One way to make the computation more feasible is to impose constraints on $c_i$ and $b_{ij}$. It is natural to assume that parking at a rack seen earlier is more costly than parking at a later rack, and that backtracking further costs more, i.e.,
\[c_i > c_{i-1}\\\] \[b_{ij+1} > b_{ij}.\\\]With these assumptions, it would never make sense to backtrack, since a backtracking cost would be incurred just to park at a more costly rack! The inclusion of both monotonicity constraints reduces the problem to the first one we considered, but both of these monotonicity constraints seem natural to me.

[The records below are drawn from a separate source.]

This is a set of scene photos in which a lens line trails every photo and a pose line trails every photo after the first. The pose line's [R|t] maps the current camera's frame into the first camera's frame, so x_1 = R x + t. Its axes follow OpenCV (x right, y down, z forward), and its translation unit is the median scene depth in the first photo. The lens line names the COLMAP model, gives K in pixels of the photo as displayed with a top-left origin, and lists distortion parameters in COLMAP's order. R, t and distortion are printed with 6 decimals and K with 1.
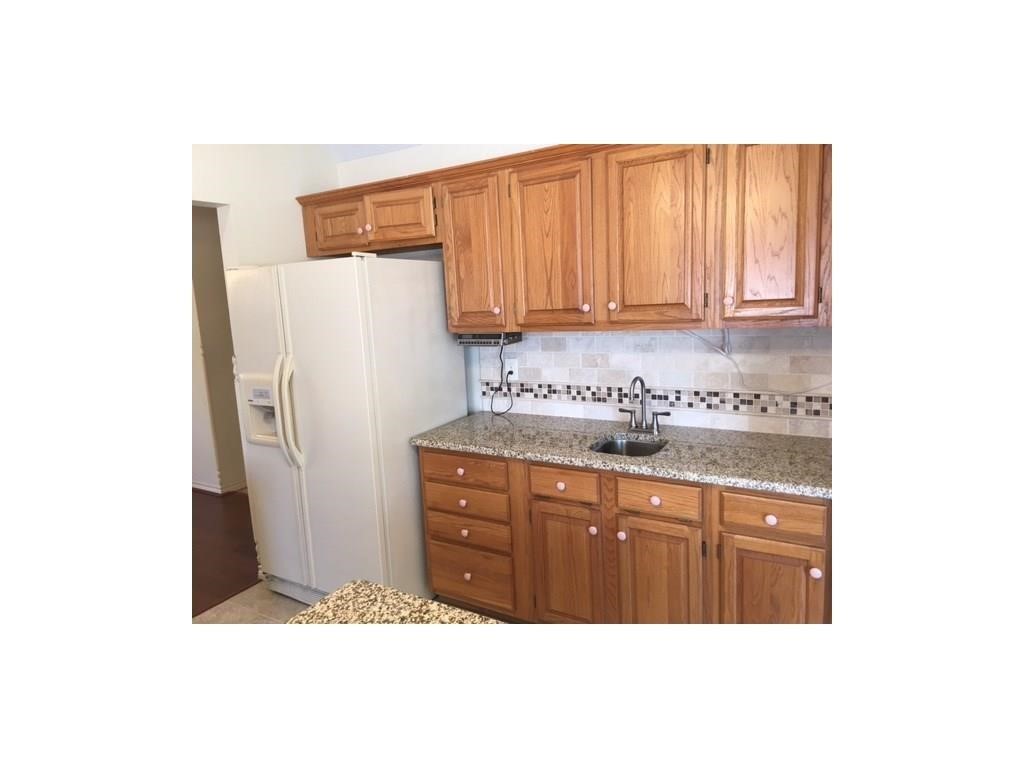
lens RADIAL K [[563.2, 0, 514.7], [0, 563.2, 380.4], [0, 0, 1]] dist [0.035666, -0.000133]
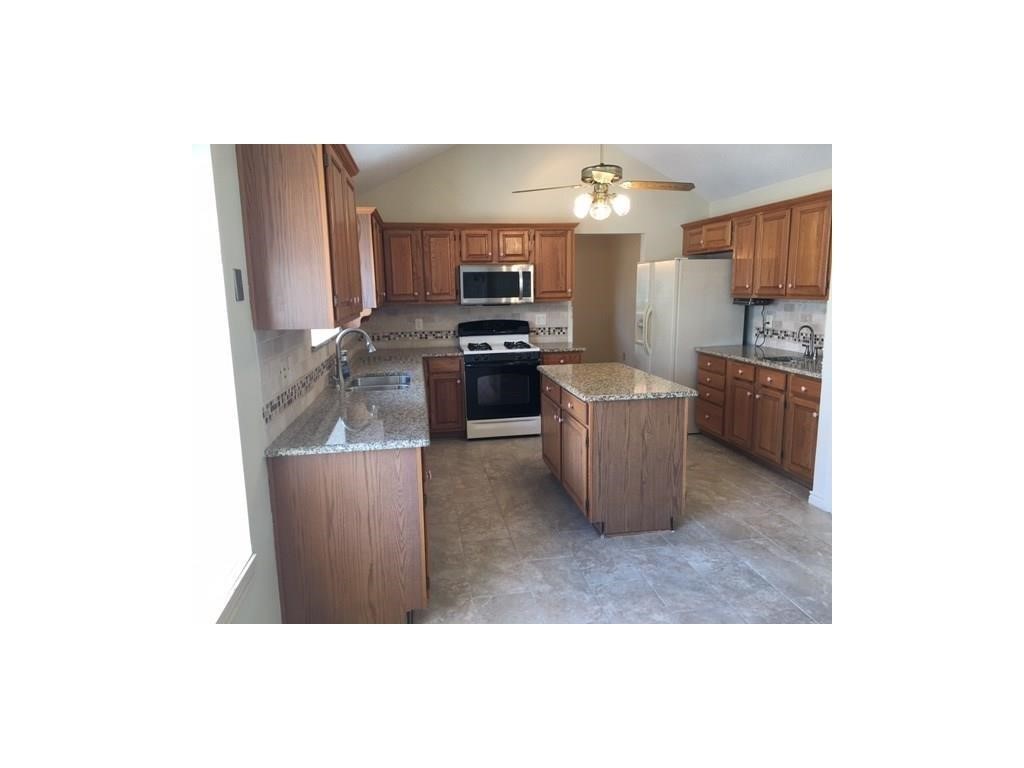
lens RADIAL K [[563.2, 0, 514.7], [0, 563.2, 380.4], [0, 0, 1]] dist [0.035666, -0.000133]
pose [[0.661272, 0.162430, -0.732349, 0.859647], [-0.129295, 0.986344, 0.102018, 0.091084], [0.738919, 0.027228, 0.673244, -0.820860]]
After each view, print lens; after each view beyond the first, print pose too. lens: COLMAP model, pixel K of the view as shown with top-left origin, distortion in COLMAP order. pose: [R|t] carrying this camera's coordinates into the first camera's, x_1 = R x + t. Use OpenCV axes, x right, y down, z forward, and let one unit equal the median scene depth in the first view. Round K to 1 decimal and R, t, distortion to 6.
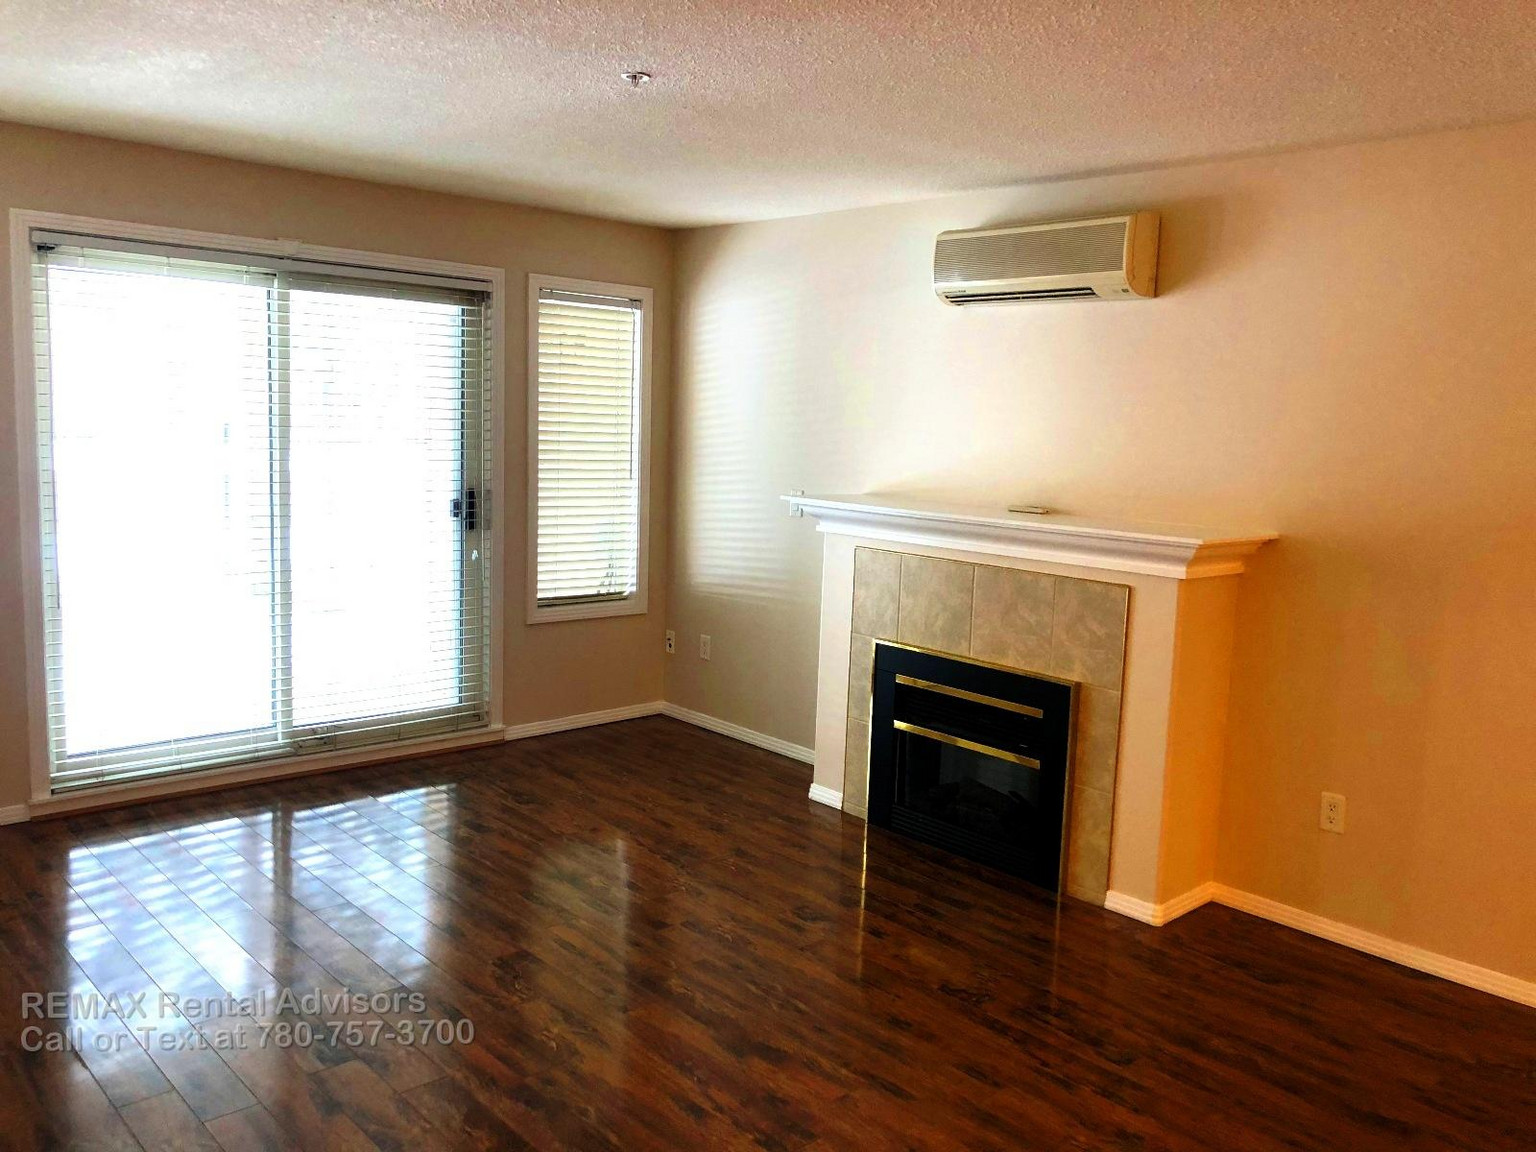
lens RADIAL K [[1254.5, 0, 762.6], [0, 1254.5, 567.7], [0, 0, 1]] dist [0.024992, -0.007385]
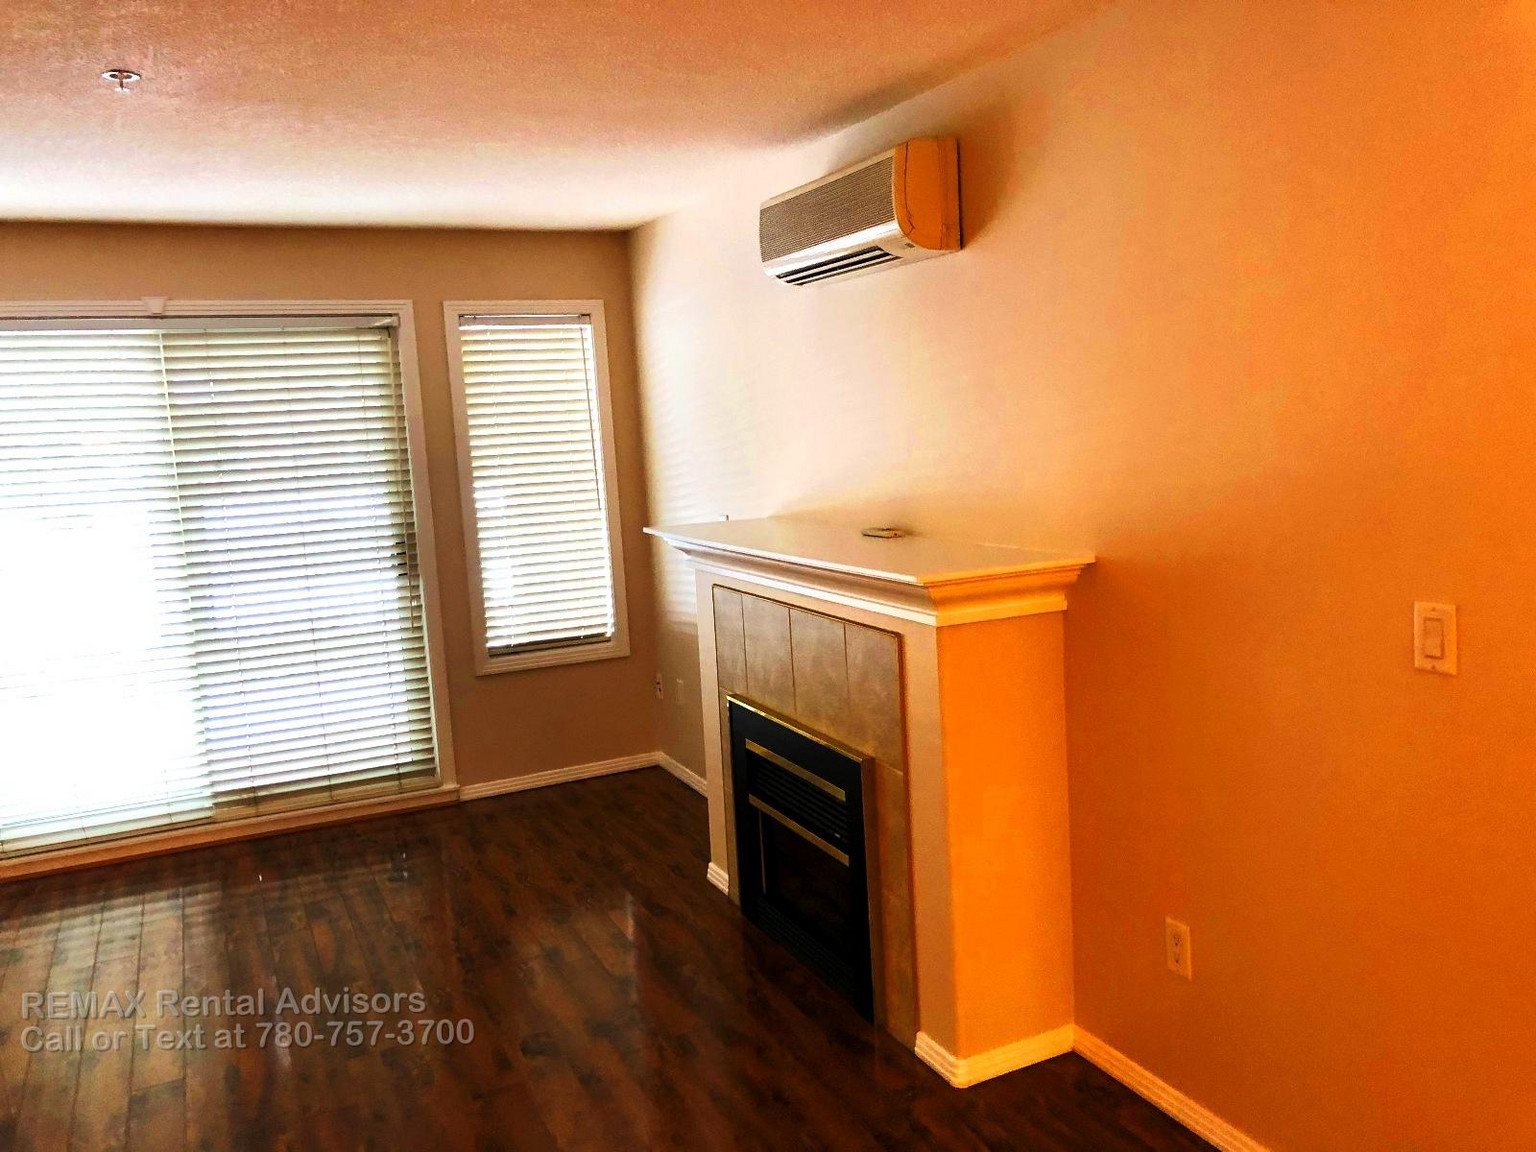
lens RADIAL K [[1268.7, 0, 772.4], [0, 1268.7, 575.3], [0, 0, 1]] dist [0.021781, 0.007825]
pose [[0.951350, -0.050076, -0.304015, 0.331798], [0.051831, 0.998653, -0.002301, -0.017053], [0.303721, -0.013569, 0.952664, 0.182546]]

I like to think that we have considered models of bike parking that are rich and decently realistic. However, they are all still built on the assumption that spots are filled randomly with equal probability. A very natural way to add complexity is to model the opening probabilities as a function of cost or rack index. That could make a lot of sense in settings where there is only one place people could be heading towards, so everyone has a similar objective (time or distance) and same priority. Additionally, a natural next step would be to estimate $p$ from observed parking, rather than taking it as a known quantity. One could then combine those two additional complexities as well. I hope to explore these possibilities in future posts, potentially extending this one.
Along with using this approach to understand bike parking, one could use it to model parking in large parking lots such as Costco or in parking garages, where there are multiple discrete parking options to observe (parking lot aisles for Costco or levels for a parking garage), and one must decide whether to park at an observed open spot or to continue to a more desirable location.